Los todavía malos augurios de Angela Merkel salen al paso del cínico optimismo de Rajoy, Montoro o Báñez

Publicado en El Periódico de Aragón el 18 de noviembre de 2012

Los números son ya más importantes que las palabras. Y no solo porque la economía se ha sentando encima de la política. Ahora las palabras no encuentran refugios ni eufemismos para describir una realidad contradictoria que ya no se deja comprender. Los números tienen menos ligaduras, otra libertad. Hay mil maneras de condensarlos en datos relativos y tantos por ciento. Proporcionan una base que, cierta o no, tiene tal margen de interpretación que el mismo signo puede ser visto igual de favorable, o no, por adversarios opuestos.

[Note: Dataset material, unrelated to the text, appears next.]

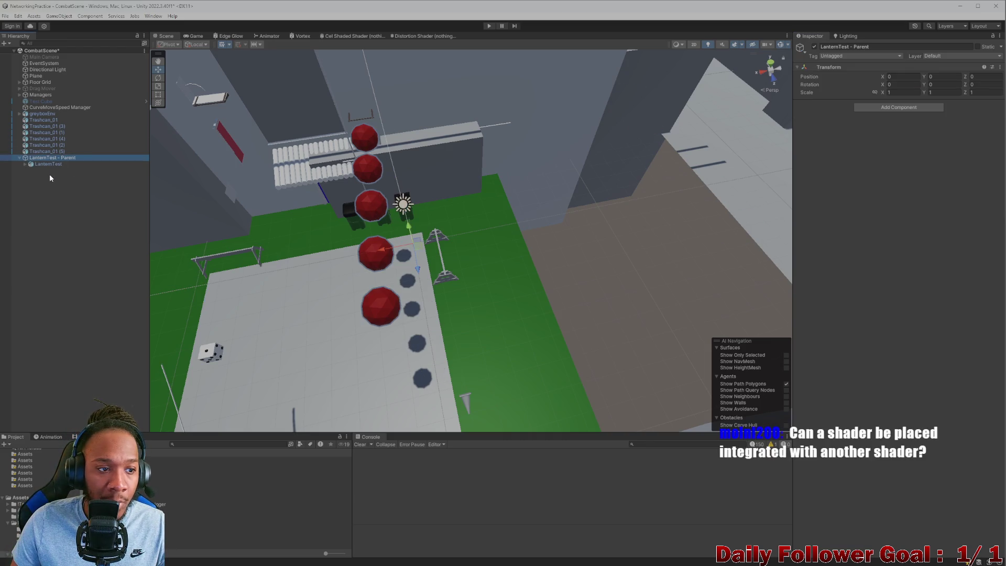
left_click(52, 165)
left_click(931, 96)
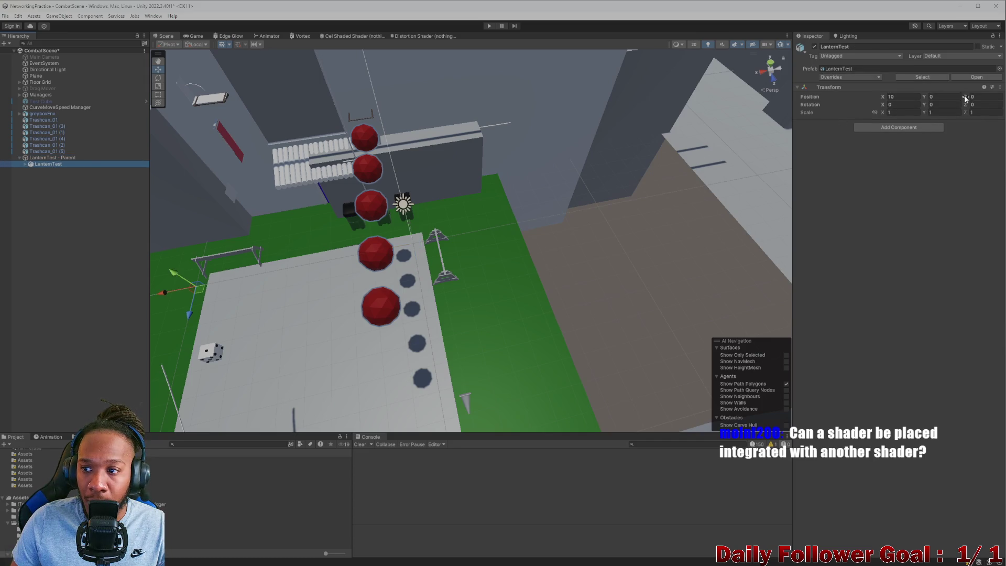
left_click_drag(930, 97, 839, 111)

Y en estas nos vemos cuando Fátima Báñez, ministra de Empleo (que sigue sin dimitir), con los pésimos datos del paro en la mano dice sin rubor que estamos saliendo de la crisis porque ve "señales esperanzadoras" y "que no es un optimismo vacío", aunque no lo explica. Menos pudor exhibe Cristóbal Montoro, jefe de Hacienda, cuando ante unos presupuestos de ciencia ficción aventura que el 2013 será el último año de la crisis. Claro que también sostiene que son las cuentas más sociales de la historia democrática. En fin.

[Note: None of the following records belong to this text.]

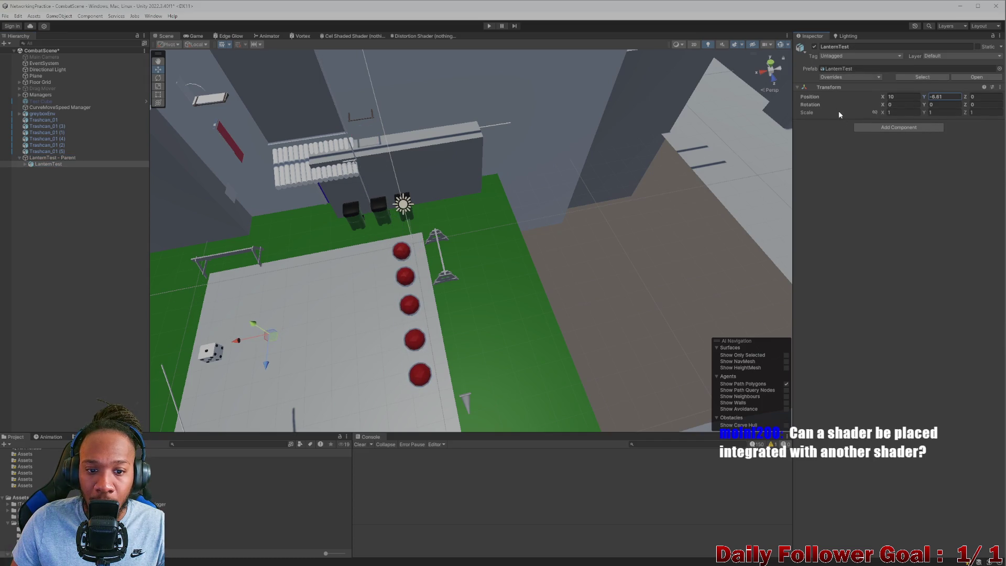
Adjust LanternTest's height to Y -6.5 and nudge it sideways to X 9.42
mouse_move(341, 299)
right_mouse_down()
mouse_move(321, 309)
mouse_move(416, 285)
mouse_move(432, 267)
right_mouse_up()
left_click(42, 158)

No faltan voces en la misma sintonía incluso fuera del Gobierno. José Manuel González Páramo, exmiembro del Comité Ejecutivo del BCE, dice también que el 2013 será el punto de inflexión de la recuperación de la UE. Reconoce que son datos inapreciables aún para los ciudadanos, pero que habrá un crecimiento entre el 0,5 y el 0,2%. Rajoy, por si acaso, fiaba el martes sus propios vaticinios al 2014.

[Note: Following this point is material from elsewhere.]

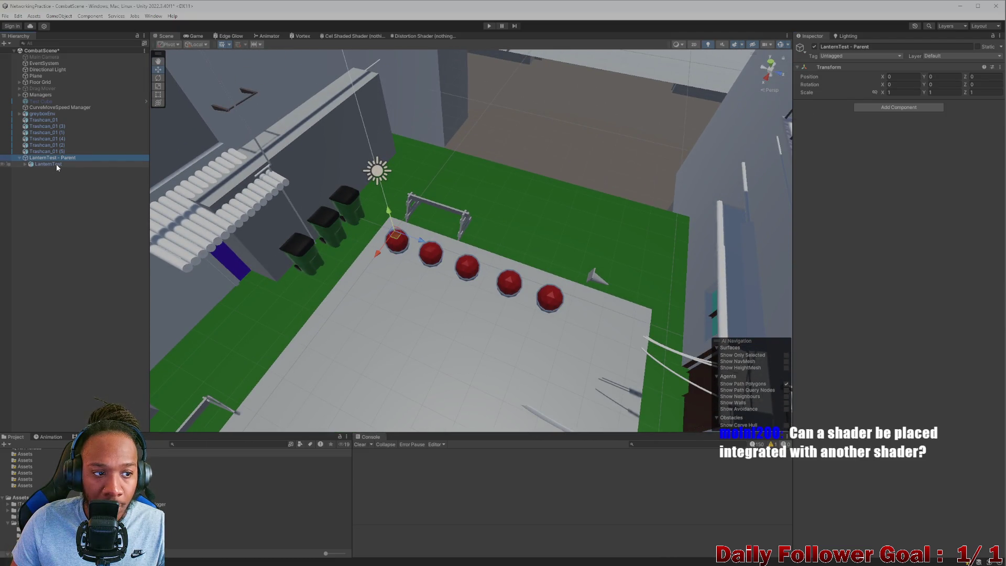
left_click(56, 164)
left_click(950, 97)
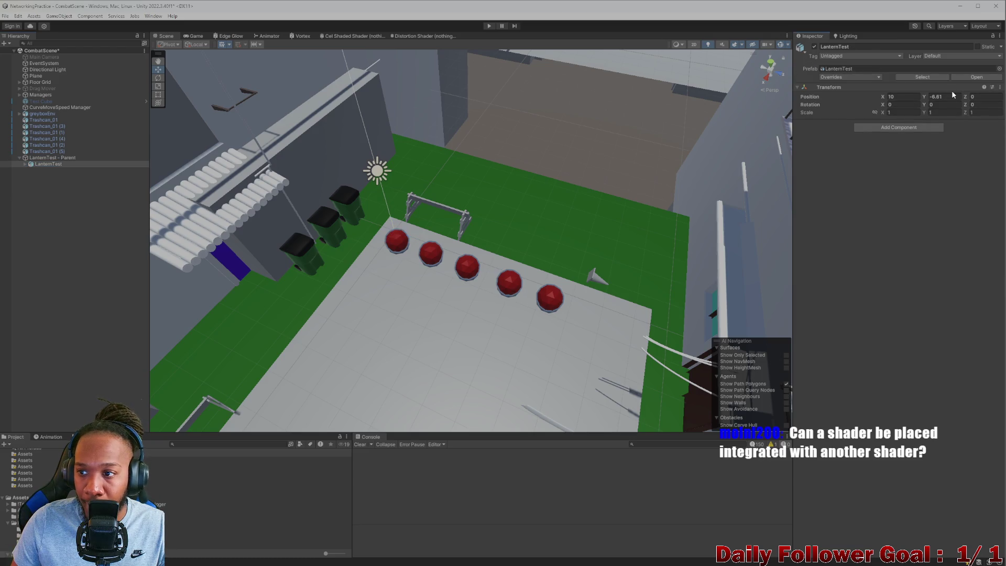
key("BackSpace")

Todo esto estaría bien por aquello de que infundir optimismo puede incluso ser un valor positivo casi cuantificable. Pero es que, mientras, la auténtica dueña del cortijo europeo, Angela Merkel, zanja sin ambages que aún queda "un gran esfuerzo, de cinco años y más". Y a estas alturas ya sabemos todos en qué se traduce realmente lo que dice la cancillera y su políticas de austeridad, ¿verdad?
Otros pioneros en el uso de las fechas fueron los mayas, cuando al parecer vaticinaron el fin del mundo para diciembre del 2012. Aún tienen tiempo de acertar, claro, pero si de lo que hablaban era de grandes desastres e interpretamos sus predicciones como datos relativos en tantos por ciento, ya no hay duda. Tenían razón.